The Building Code introduces unprecedented government intervention. It is extremely ugly; it is extremely wrong. We see intervention, auditing, compliance costs and liabilities to businesses—this is one of the great untold aspects of this story. Very few people who have written about it in the mainstream media have identified this, so, while there is an aspect of corporate Australia really driving the government to come forward and get this legislation passed as soon as possible, there are many businesses that just get on with their business, that work pretty well with their work force—they give them a pay rise now and then, negotiate with the union when they come forward. But now they are going to be hit with this auditing, the compliance costs and various liabilities. They are not happy with what the government is doing; they can see what is going on here.

There will be an operational cost of having to negotiate with employees on pay, conditions, job security and access to their representatives. These operational costs will be imposed if you go along with what the government is up to here. There are legal and operational resources to revive project planning, scheduling, re-contracting and monitoring of providers, and then there is complying with the code obligations on a daily basis. The compliance here is enormous—and remember, this is the party, the Liberals and Nationals, who bang on about red tape. They come forward with their various bureaus and task forces to remove red tape and say it is bad for business, but here they are becoming so extreme in how they plan to implement this Australian Building and Construction Commission, with the centrepiece being the Building Code. Their aim is to wind up unions, to make Australia union fee or to have them so compliant, like they are in some countries, that they lose the muscle that they need. Many times in this debate we have heard how unsafe workplaces have become when unions cannot get out there and organise. That is why we need the unions.
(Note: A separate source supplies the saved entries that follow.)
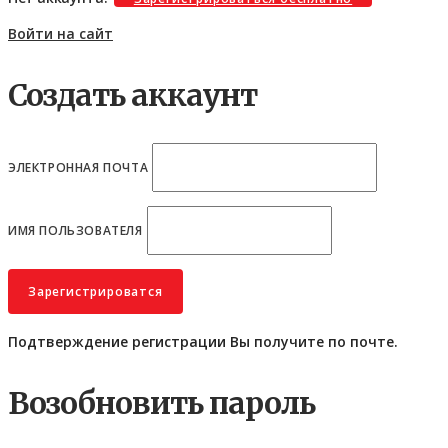
Войти на сайт
Создать аккаунт
ЭЛЕКТРОННАЯ ПОЧТА
ИМЯ ПОЛЬЗОВАТЕЛЯ
Подтверждение регистрации Вы получите по почте.
Возобновить пароль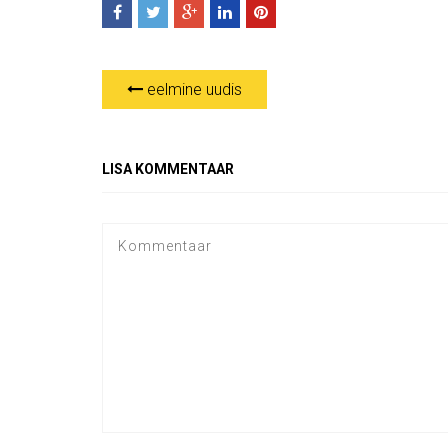
eelmine uudis
LISA KOMMENTAAR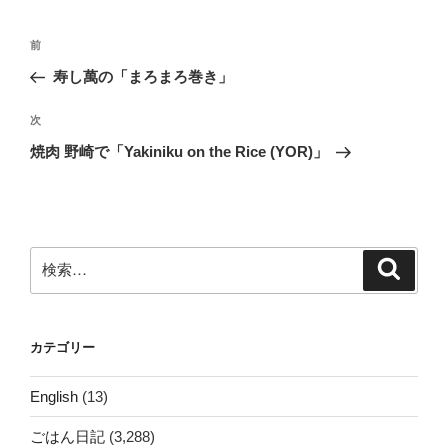
投
前
前
稿
の
寿し萬の「まろまろ巻き」
ナ
投
ビ
稿
次
次
ゲ
の
焼肉 野崎で「Yakiniku on the Rice (YOR)」
投
ー
稿
シ
ョ
ン
検
検
索
索:
カテゴリー
English
(13)
ごはん日記
(3,288)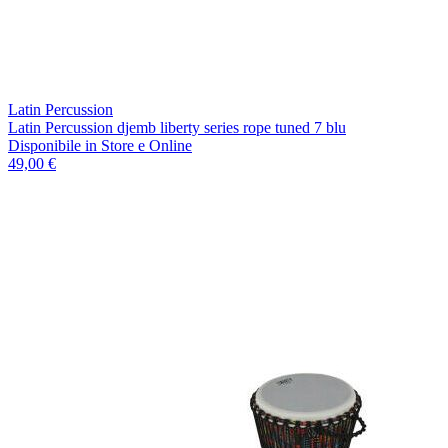
Latin Percussion
Latin Percussion djemb liberty series rope tuned 7 blu
Disponibile
in Store e Online
49,00 €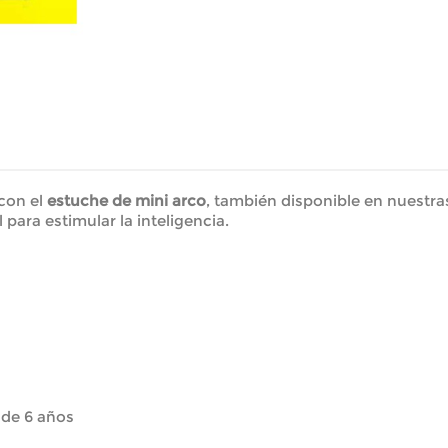
 con el
estuche de mini arco
, también disponible en nuestras 
para estimular la inteligencia.
 de 6 años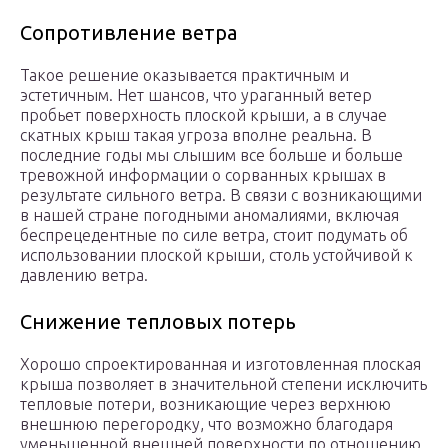
Сопротивление ветра
Такое решение оказывается практичным и
эстетичным. Нет шансов, что ураганный ветер
пробьет поверхность плоской крыши, а в случае
скатных крыш такая угроза вполне реальна. В
последние годы мы слышим все больше и больше
тревожной информации о сорванных крышах в
результате сильного ветра. В связи с возникающими
в нашей стране погодными аномалиями, включая
беспрецедентные по силе ветра, стоит подумать об
использовании плоской крыши, столь устойчивой к
давлению ветра.
Снижение тепловых потерь
Хорошо спроектированная и изготовленная плоская
крыша позволяет в значительной степени исключить
тепловые потери, возникающие через верхнюю
внешнюю перегородку, что возможно благодаря
уменьшенной внешней поверхности по отношению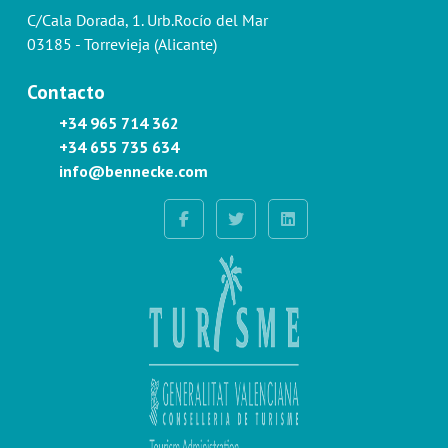
C/Cala Dorada, 1. Urb.Rocío del Mar
03185 - Torrevieja (Alicante)
Contacto
+34 965 714 362
+34 655 735 634
info@bennecke.com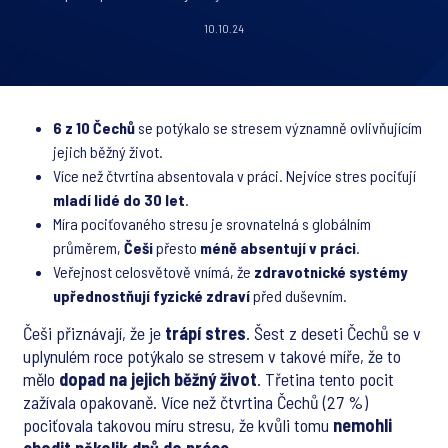
10.10.24
6 z 10 Čechů
se potýkalo se stresem významně ovlivňujícím
jejich běžný život.
Více než čtvrtina absentovala v práci. Nejvíce stres pociťují
mladí lidé do 30 let
.
Míra pociťovaného stresu je srovnatelná s globálním
průměrem,
Češi
přesto
méně absentují v práci
.
Veřejnost celosvětově vnímá, že
zdravotnické systémy
upřednostňují fyzické zdraví
před duševním.
Češi přiznávají, že je
trápí stres
. Šest z deseti Čechů se v
uplynulém roce potýkalo se stresem v takové míře, že to
mělo
dopad na jejich běžný život
. Třetina tento pocit
zažívala opakovaně. Více než čtvrtina Čechů (27 %)
pociťovala takovou míru stresu, že kvůli tomu
nemohli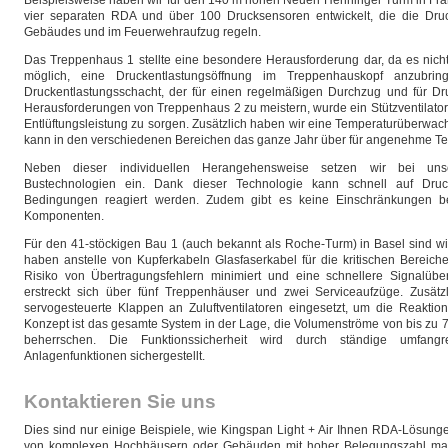
Beispielsweise haben wir für den 140 m hohen Neuen Henninger Turm in Fra
vier separaten RDA und über 100 Drucksensoren entwickelt, die die Dru
Gebäudes und im Feuerwehraufzug regeln.
Das Treppenhaus 1 stellte eine besondere Herausforderung dar, da es nicht
möglich, eine Druckentlastungsöffnung im Treppenhauskopf anzubri
Druckentlastungsschacht, der für einen regelmäßigen Durchzug und für Druc
Herausforderungen von Treppenhaus 2 zu meistern, wurde ein Stützventilator im
Entlüftungsleistung zu sorgen. Zusätzlich haben wir eine Temperaturüberwach
kann in den verschiedenen Bereichen das ganze Jahr über für angenehme T
Neben dieser individuellen Herangehensweise setzen wir bei unse
Bustechnologien ein. Dank dieser Technologie kann schnell auf Dru
Bedingungen reagiert werden. Zudem gibt es keine Einschränkungen b
Komponenten.
Für den 41-stöckigen Bau 1 (auch bekannt als Roche-Turm) in Basel sind wi
haben anstelle von Kupferkabeln Glasfaserkabel für die kritischen Berei
Risiko von Übertragungsfehlern minimiert und eine schnellere Signalüb
erstreckt sich über fünf Treppenhäuser und zwei Serviceaufzüge. Zusät
servogesteuerte Klappen an Zuluftventilatoren eingesetzt, um die Reaktion
Konzept ist das gesamte System in der Lage, die Volumenströme von bis zu 7
beherrschen. Die Funktionssicherheit wird durch ständige umfangrei
Anlagenfunktionen sichergestellt.
Kontaktieren Sie uns
Dies sind nur einige Beispiele, wie Kingspan Light + Air Ihnen RDA-Lösungen
von komplexen Hochhäusern oder Gebäuden mit hoher Belegungszahl maßg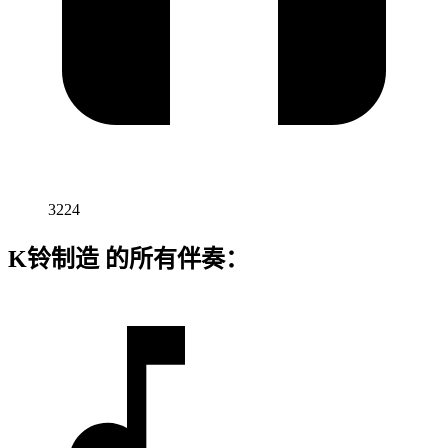
3224
K铃制造 的所有伴奏：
What we have here are a whole lot of measures that are going to make it harder for business, like compliance costs, the intervention, the auditing—all this has to be paid for; it all takes up time and they have to make provision for who is going to do it and when they are going to do it, and what happens if it is not done on time. This is red tape in an extreme form. But the government do not talk about that—they do not own up to the fact that that is part of what they are up to. Then there are the increased insurance costs to cover increased risks and liability. That is the cost and liability increase for commercial builders of having contractors or other suppliers banned by government. Remember, that is how this can play out. If you have not complied with the government, that is how it will play out. The Greens amendment certainly should be supported.